Puede que hayan divisiones cuando se comiencen a negociar con el oficialismo temas sensibles como violaciones a los derechos humanos por parte de los militares o de corrupción del chavismo y no haya castigo.

El gran desafío es sostener esa unidad de la oposición. Va a requerir habilidad de la oposición cuando entre a escenarios más concretos y específicos.

¿En este momento es suficiente el apoyo de Rusia y China para que Maduro se mantenga en el poder?

No creo. Lo de Rusia con Venezuela es básicamente una proyección geopolítica. Con China es diferente, lo que está en juego es mucha inversión y préstamos. Lo que ellos dicen, cuando uno habla con ellos, es que hasta ahora se han mantenido apoyando totalmente a Maduro porque lo ven como un factor de mayor estabilidad y lo que temen es un escenario de completo caos.

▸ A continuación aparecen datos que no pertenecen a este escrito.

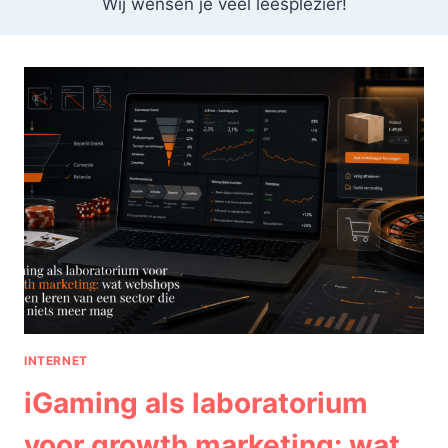
Wij wensen je veel leesplezier!
INTERNET
iGaming als laboratorium
voor growth marketing: wat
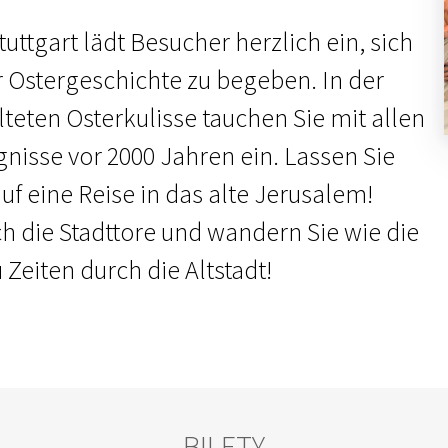
uttgart lädt Besucher herzlich ein, sich
r Ostergeschichte zu begeben. In der
lteten Osterkulisse tauchen Sie mit allen
gnisse vor 2000 Jahren ein. Lassen Sie
f eine Reise in das alte Jerusalem!
ch die Stadttore und wandern Sie wie die
Zeiten durch die Altstadt!
BILETY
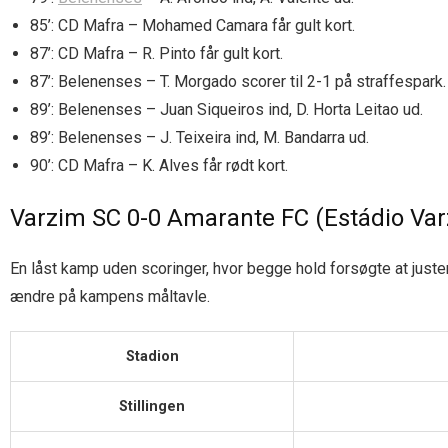
85’: CD Mafra – Mohamed Camara får gult kort.
87’: CD Mafra – R. Pinto får gult kort.
87’: Belenenses – T. Morgado scorer til 2-1 på straffespark.
89’: Belenenses – Juan Siqueiros ind, D. Horta Leitao ud.
89’: Belenenses – J. Teixeira ind, M. Bandarra ud.
90’: CD Mafra – K. Alves får rødt kort.
Varzim SC 0-0 Amarante FC (Estádio Var
En låst kamp uden scoringer, hvor begge hold forsøgte at justere
ændre på kampens måltavle.
Stadion
Stillingen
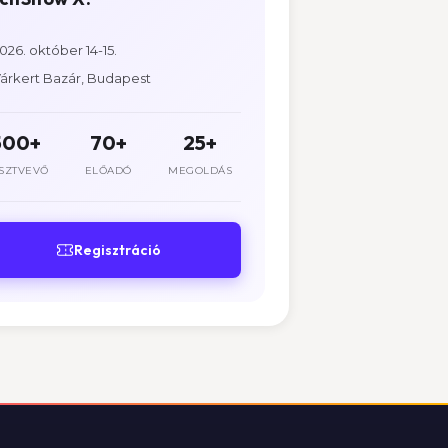
026. október 14-15.
árkert Bazár, Budapest
500+
70+
25+
SZTVEVŐ
ELŐADÓ
MEGOLDÁS
Regisztráció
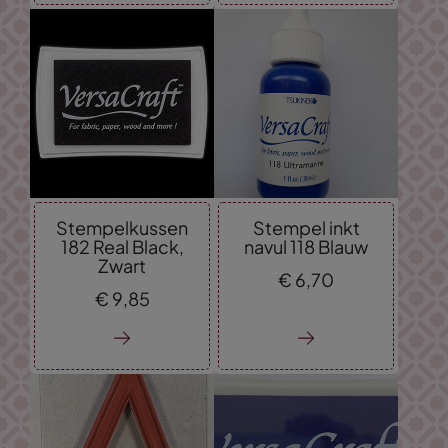
Stempelkussen
Stempel inkt
182 Real Black,
navul 118 Blauw
Zwart
€
6,
70
€
9,
85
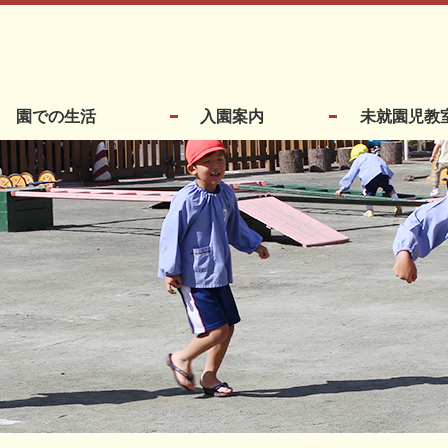
園での生活
入園案内
未就園児教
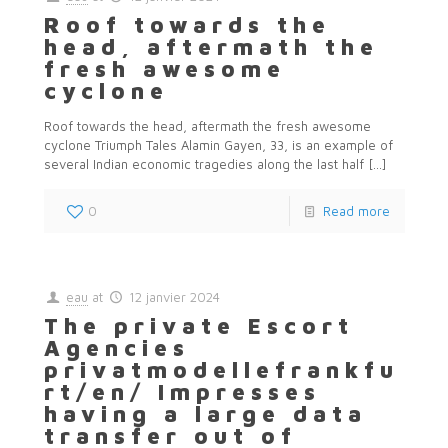
Roof towards the
head, aftermath the
fresh awesome
cyclone
Roof towards the head, aftermath the fresh awesome
cyclone Triumph Tales Alamin Gayen, 33, is an example of
several Indian economic tragedies along the last half
[…]
0
Read more
eau
at
12 janvier 2024
The private Escort
Agencies
privatmodellefrankfu
rt/en/ Impresses
having a large data
transfer out of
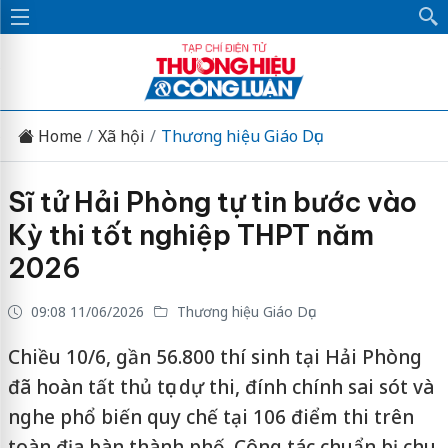
Home
Xã hội
Thương hiệu Giáo Dục
Sĩ tử Hải Phòng tự tin bước vào
Kỳ thi tốt nghiệp THPT năm
2026
09:08 11/06/2026
Thương hiệu Giáo Dục
Chiều 10/6, gần 56.800 thí sinh tại Hải Phòng
đã hoàn tất thủ tục dự thi, đính chính sai sót và
nghe phổ biến quy chế tại 106 điểm thi trên
toàn địa bàn thành phố. Công tác chuẩn bị chu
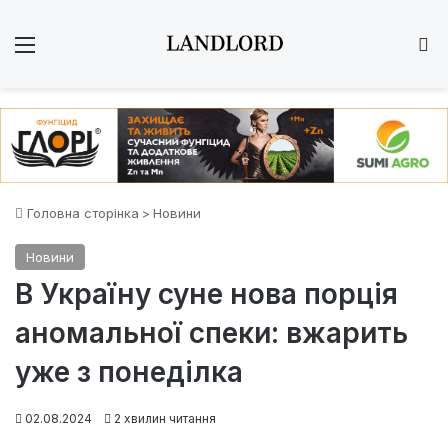
Меню
Ш
Головна сторінка
>
Новини
Новини
В Україну суне нова порція
аномальної спеки: вжарить
уже з понеділка
02.08.2024
2 хвилин читання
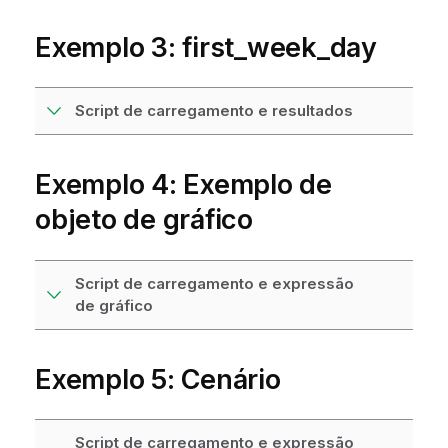
Exemplo 3: first_week_day
Script de carregamento e resultados
Exemplo 4: Exemplo de
objeto de gráfico
Script de carregamento e expressão
de gráfico
Exemplo 5: Cenário
Script de carregamento e expressão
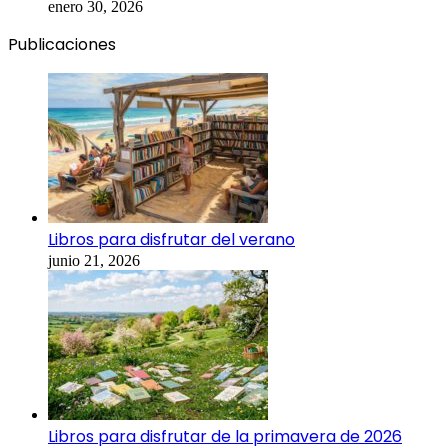
enero 30, 2026
Publicaciones
Libros para disfrutar del verano
junio 21, 2026
Libros para disfrutar de la primavera de 2026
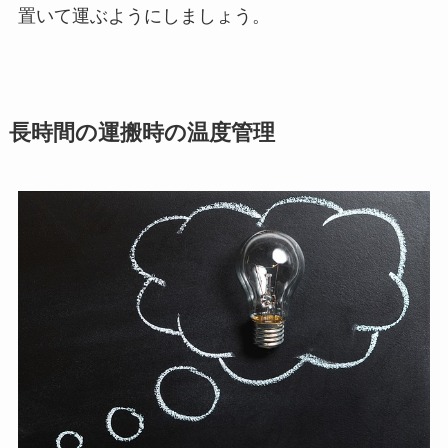
置いて運ぶようにしましょう。
長時間の運搬時の温度管理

Vuelvo al punto inicial de la entrevista, el nuevo ingrediente de toda la situación ahora es una oposición que genera respaldo más allá de la clase media en todo el país y que por fin tiene buen liderazgo, buena estrategia y esto podría hacer que China piense dos veces antes de seguir dando su apoyo total a Maduro. Hoy es una alternativa que antes no lo era.

El secretario de Estado estadounidense amenazo a Maduro, incluso con la fuerza, si empleaba la violencia contra la oposición. ¿Eso qué significa?

Que están dispuestos a usar instrumentos de fuerza. Si bien puede haber un fundamento legal para seguir ese camino por el hecho de que hay un gobierno legítimo y reconocido por Estados Unidos, creo que sería un gran error utilizar la fuerza, que ni el mismo Guaidó lo aceptaría.

Lo que hay que hacer es seguir intensificando la presión sobre Maduro y el régimen.